I really hadn't considered expansion of a 25' armor/ballast to be a
problem for a plywood boat. Thank you Susan, for the careful
engineering.  I had thought to use carriage bolts through oversize
fiberglass clad holes and 5200 to fill the gap. My thought is to build a
Martha Jane without water ballast.    So 4' sections could maybe be done
with a gap to allow for size changes.

Maybe the thing to do is build in the style of "Lion's Paw" (BWAOM)..   
One could hire a company that builds water tanks to CNC cut/weld sides
and the bottom.
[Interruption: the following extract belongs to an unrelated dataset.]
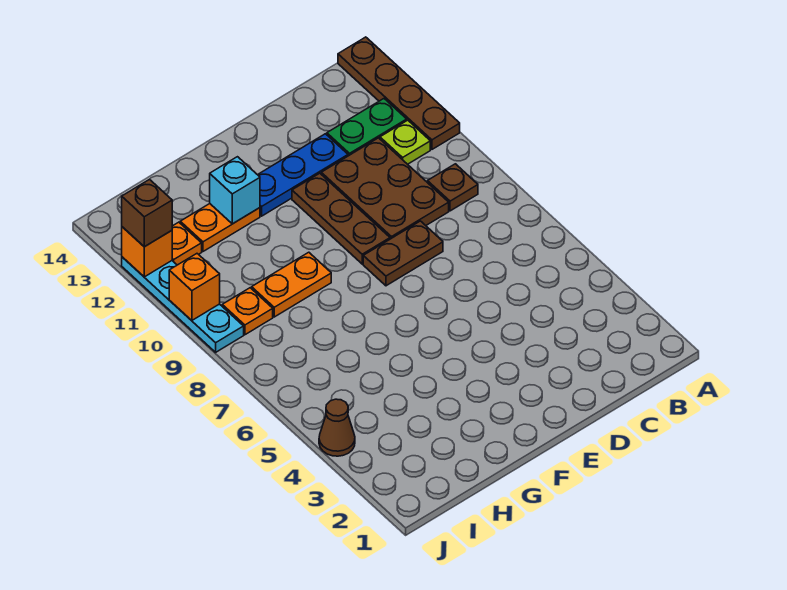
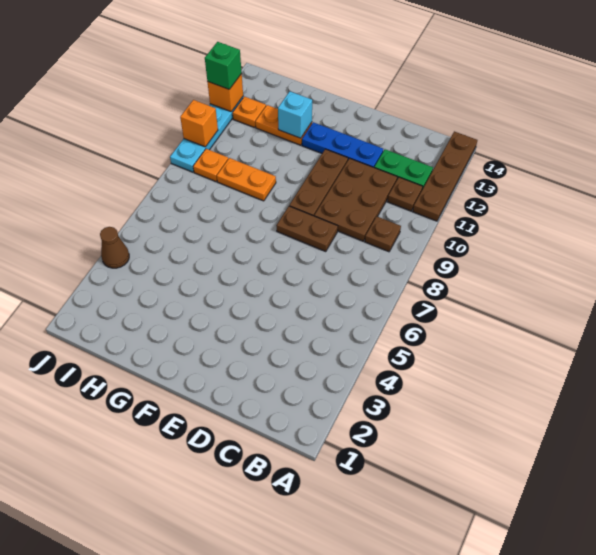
lime plate B11 level 1 -> brown plate B11 level 1
brown brick J12 level 3 -> green brick J12 level 3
Steel sides could come up to the shear line.  Build
frames to support the sides during the welding process.  I'd likely hire
a pro to do the chine seam with TIG welding gear to get a leak free
seam.  Then build up the interior, and deck with wood.  A cheap wire
feed welder would secure angle steel tabs to bolt wood pieces in as
needed.  Many of the sharpies could be build this way, Black
Skimmer/Gauntlet, Martha Jane, AS- x, Old Shoe, etc.  Not that an open
boat like Old Shoe should be steel.  A simple inconvenient knock down
becomes a total loss.

--
Don Schultz

I would not build an MJ without water ballast. Heck, the original was modified to have stern sponsons , an enlarged superstructure to increase buoyancy AND steel ballast to assist the water ballast. 

Leigh Ross

484-464-1575 (C)



On Jun 4, 2018, at 18:22, Don Schultzdaschultz8275@...[bolger] <bolger@yahoogroups.com> wrote:

 

x

I really hadn't considered expansion of a 25' armor/ballast to be a
problem for a plywood boat. Thank you Susan, for the careful
engineering.  I had thought to use carriage bolts through oversize
fiberglass clad holes and 5200 to fill the gap. My thought is to build a
Martha Jane without water ballast.    So 4' sections could maybe be done
with a gap to allow for size changes.

Maybe the thing to do is build in the style of "Lion's Paw" (BWAOM)..   
One could hire a company that builds water tanks to CNC cut/weld sides
and the bottom. Steel sides could come up to the shear line.  Build
frames to support the sides during the welding process.  I'd likely hire
a pro to do the chine seam with TIG welding gear to get a leak free
seam.  Then build up the interior, and deck with wood.  A cheap wire
feed welder would secure angle steel tabs to bolt wood pieces in as
needed.  Many of the sharpies could be build this way, Black
Skimmer/Gauntlet, Martha Jane, AS- x, Old Shoe, etc.  Not that an open
boat like Old Shoe should be steel.  A simple inconvenient knock down
becomes a total loss.

--
Don Schultz

Hello Don,
     You could keep that gap to under an 1/8 of an inch, except, that (mere-mortal-) minor irregularities doing this work would better better managed with a 1/4” gap, to be filled with some glob – or 3M 4200 or 5200 - to smooth out the flow.
 
As to building a small steel hull that will need ballast to function under sail, to be topped-off with ply/epoxy/glass, (likely) several items of concern:
1. The differences in expansion between sub-freezing in winter-storage and highway-transport through southern summers may end up presenting you with the same unstoppable dramatics – this time in reverse - , we were concerned with the one-piece long-length steel-ballast shoe idea.
Across such temperature-extremes, you’d likely see the metal hull move differently more than the ply-deck, and thus the bulkhead-connections, the ply-to-steel seam, etc.
As you suggest, 39’ LION’s PAW (in 30-ODD Boats) was indeed built this way, however in Florida to be cruised in Southern climes – meaning no major changes beyond the rare snow-flakes ’down south’.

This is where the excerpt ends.